So, what is the difference between a whole food and a processed food?
Let’s look at two common food items and compare them.
First, we have our whole food example, the humble apple.This apple is a complete package of nutrients, fiber, and water, designed by nature to fuel our bodies and provide it with the building blocks it needs to rebuild and function. There are no additives, and nothing has been removed so it is “whole”.
Next, we have a hotdog, this is a prime example of a processed food. What once started as whole food protein from beef, pork, and chicken has been mechanically separated, ground, and condensed into a good ole fashioned frankstein-esque meat tube. Maybe that’s why the call them franks…. Yum.. But it doesn’t end there. When foods are processed not only are valuable nutrients lost and fibers removed, but the texture, natural variation and flavors are lost as well. After processing, what’s left is a bland, uninteresting “pseudo- food” that most people would find entirely unappetizing.
So, at this point, food manufacturers must add back in the nutrients, flavor, color, and texture to processed foods in order to make them palatable. Now they need this frank to last so they add even more to the mix with chemicals that, slow spoilage, prevent fats and oils from becoming rancid or developing an off- flavor, improve taste, texture, and appearance.The hot dog is an extreme example of processing but it’s not far off from a lot of the foods an average Americans eat, think cheese puffs. Processing can be as simple as an apple becoming apple juice. Or as complicated as various bits of meat that have been ground and shaped into a hot dog with added flavorings, preservatives, artificial colors, sugars, and oils, that have themselves been modified.
So, why does it matter? We have been eating hot dogs for as long as I can remember. It’s an American tradition.
But when we put the history of food into perspective, it’s the processed foods that are “radical” and “new.” People have thrived on vegetables, meats, eggs, fruits and other whole foods for centuries, while processed foods were only recently invented. It’s easy to forget that the processed, packaged foods and fast food restaurants of today are a radical change in terms of the history of food production.
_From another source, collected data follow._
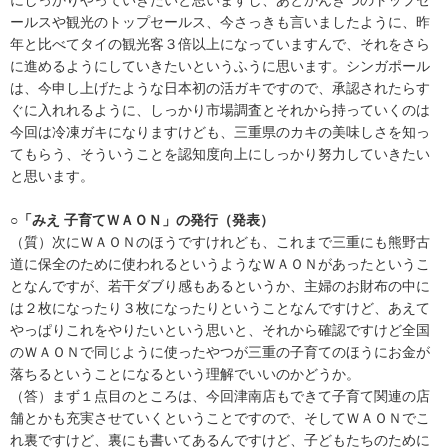
ールスや観光のトップセールス、今さっきも言いましたように、昨
年と比べてタイの観光客３倍以上になっていますんで、それをさら
に進めるようにしていきたいというふうに思います。シンガポール
は、今申し上げたような日本初の活ガキですので、承認されたらす
ぐに入れれるように、しっかり市場調査とそれから持っていくのは
今回は冷凍ガキになりますけども、三重県のカキの美味しさを知っ
てもらう、そういうことを認知度向上にしっかり努力していきたい
と思います。
○「みえ 子育てＷＡＯＮ」の発行（発表）
（質）次にＷＡＯＮのほうですけれども、これまで三重にも熊野古
道に保全のために使われるというようなＷＡＯＮがあったというこ
となんですが、若干ダブり感もあるというか、主婦のお財布の中に
は２枚になったり３枚になったりということなんですけど、あえて
やっぱりこれをやりたいという思いと、それから確認ですけど全国
のＷＡＯＮで同じように使ったやつが三重の子育てのほうにお金が
落ちるということになるという理解でいいのかどうか。
（答）まず１点目のところは、今回津南店もできて子育て関連の店
舗とかも充実させていくということですので、そしてＷＡＯＮでこ
れ裏ですけど、裏にも書いてあるんですけど、子どもたちのために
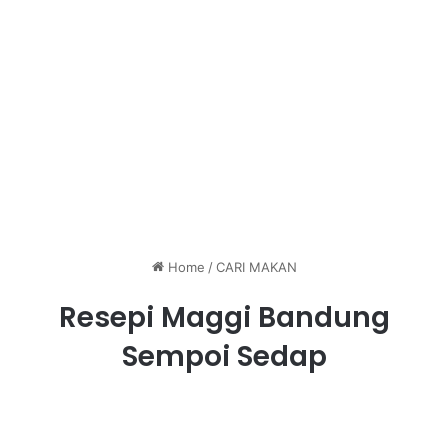
Home
/
CARI MAKAN
Resepi Maggi Bandung
Sempoi Sedap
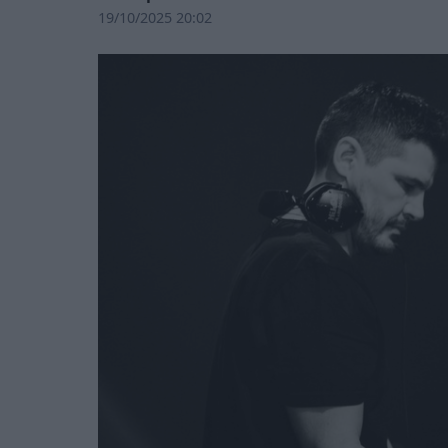
19/10/2025 20:02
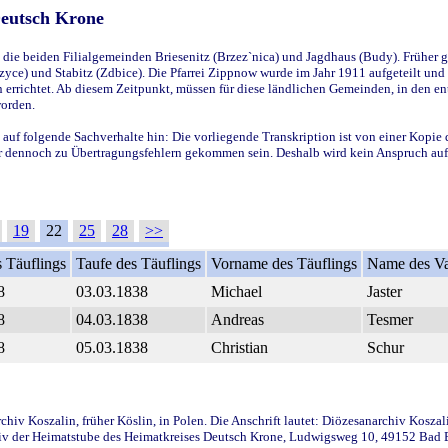
Deutsch Krone
ie beiden Filialgemeinden Briesenitz (Brzez`nica) und Jagdhaus (Budy). Früher g
yce) und Stabitz (Zdbice). Die Pfarrei Zippnow wurde im Jahr 1911 aufgeteilt und e
en errichtet. Ab diesem Zeitpunkt, müssen für diese ländlichen Gemeinden, in den
worden.
 auf folgende Sachverhalte hin: Die vorliegende Transkription ist von einer Kopie 
aber dennoch zu Übertragungsfehlern gekommen sein. Deshalb wird kein Anspruch auf 
19
22
25
28
>>
 Täuflings
Taufe des Täuflings
Vorname des Täuflings
Name des Va
8
03.03.1838
Michael
Jaster
8
04.03.1838
Andreas
Tesmer
8
05.03.1838
Christian
Schur
iv Koszalin, früher Köslin, in Polen. Die Anschrift lautet: Diözesanarchiv Koszal
v der Heimatstube des Heimatkreises Deutsch Krone, Ludwigsweg 10, 49152 Bad Ess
TV dinners didn’t even come around until the 1950s … before that it was a home-cooked meal or no meal at all.
If you want to eat healthy, I suggest you follow the pre-1950s model and spend quality time in the kitchen (yourself, a family member, or even someone you hire) preparing high-quality meals for yourself and your family. If you rely on processed inexpensive foods, you will simply exchange convenience and short-term cash savings for long-term health consequences.
When it comes to staying healthy, avoiding processed foods and replacing them with fresh, whole foods is the “secret” you’ve been looking for.